Challenge
Reproduce every line of the items below word for word, omitting the pictures.

Source data
** Start **

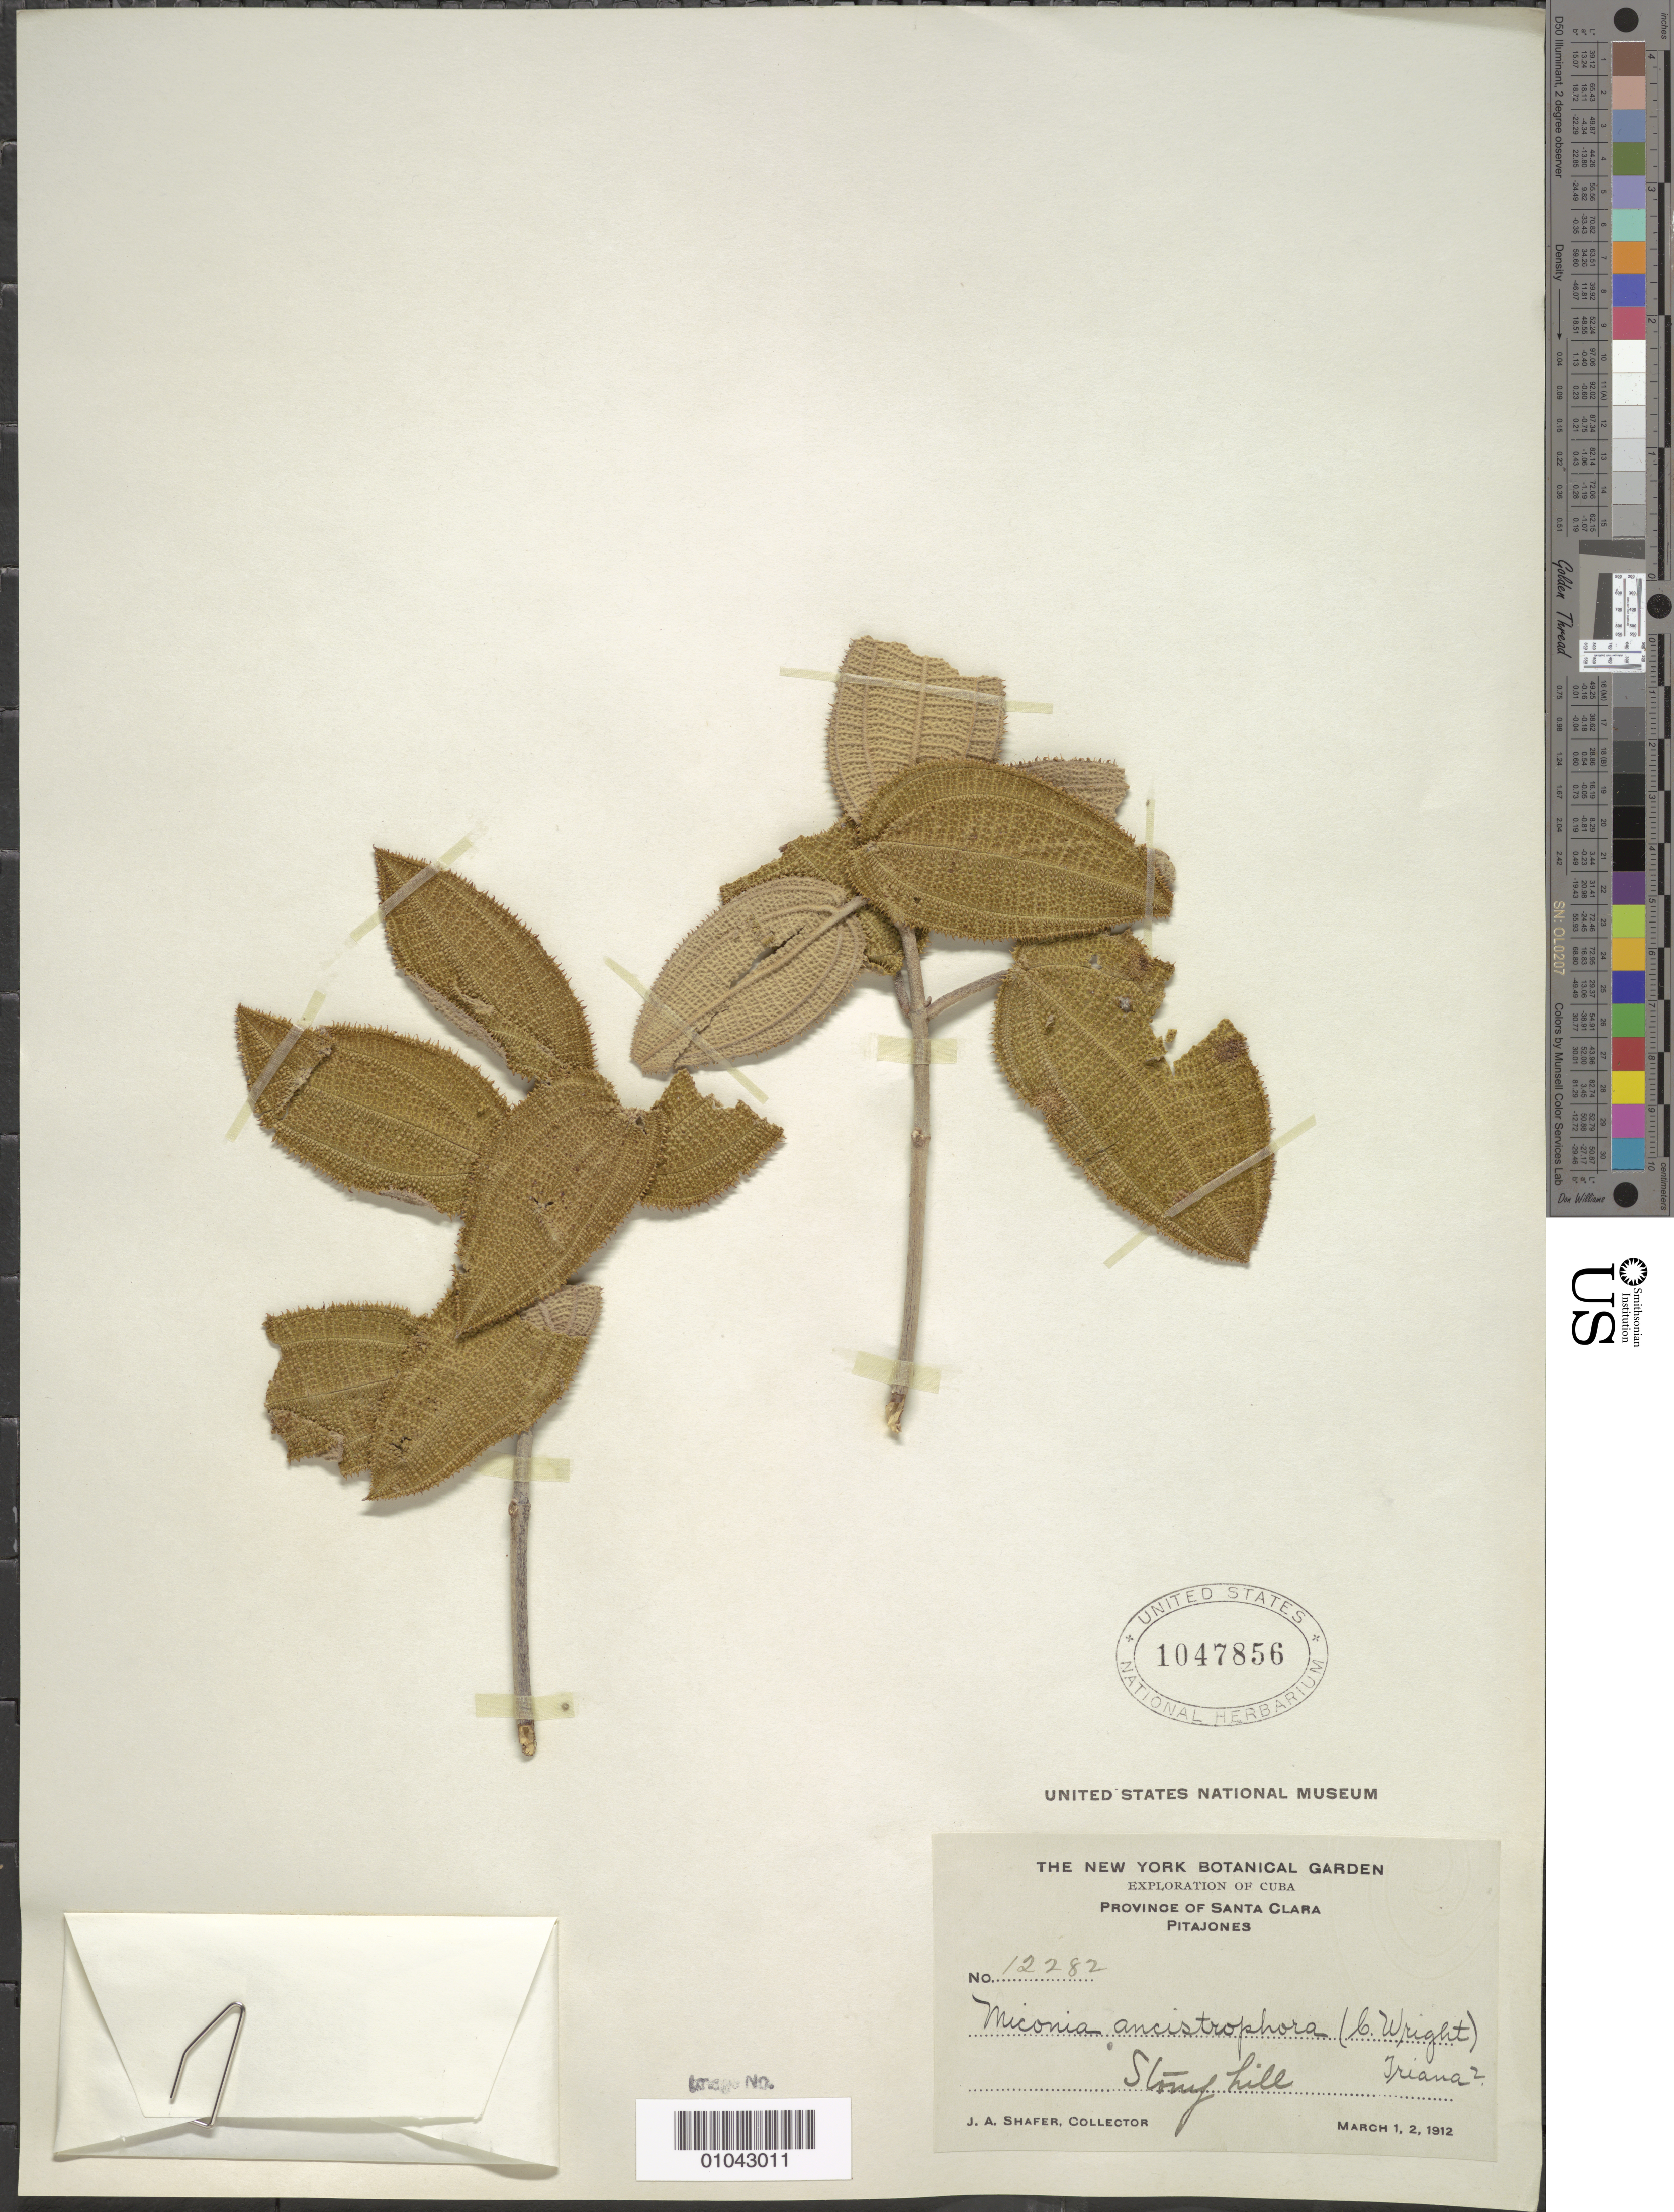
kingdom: Plantae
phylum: Tracheophyta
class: Magnoliopsida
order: Myrtales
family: Melastomataceae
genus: Miconia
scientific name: Miconia ancistrophora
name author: (C. Wright) Triana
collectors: J. A. Shafer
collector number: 12282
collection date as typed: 01 Mar 1912 and 02 Mar 1912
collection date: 1912-03-01,1912-03-02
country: Cuba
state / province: Santa Clara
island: Cuba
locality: Pitajones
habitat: Stony hill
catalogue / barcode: US 1047856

** End **

Exercise response
kingdom: Plantae
phylum: Tracheophyta
class: Magnoliopsida
order: Myrtales
family: Melastomataceae
genus: Miconia
scientific name: Miconia ancistrophora
name author: (C. Wright) Triana
collectors: J. A. Shafer
collector number: 12282
collection date as typed: 01 Mar 1912 and 02 Mar 1912
collection date: 1912-03-01,1912-03-02
country: Cuba
state / province: Santa Clara
island: Cuba
locality: Pitajones
habitat: Stony hill
catalogue / barcode: US 1047856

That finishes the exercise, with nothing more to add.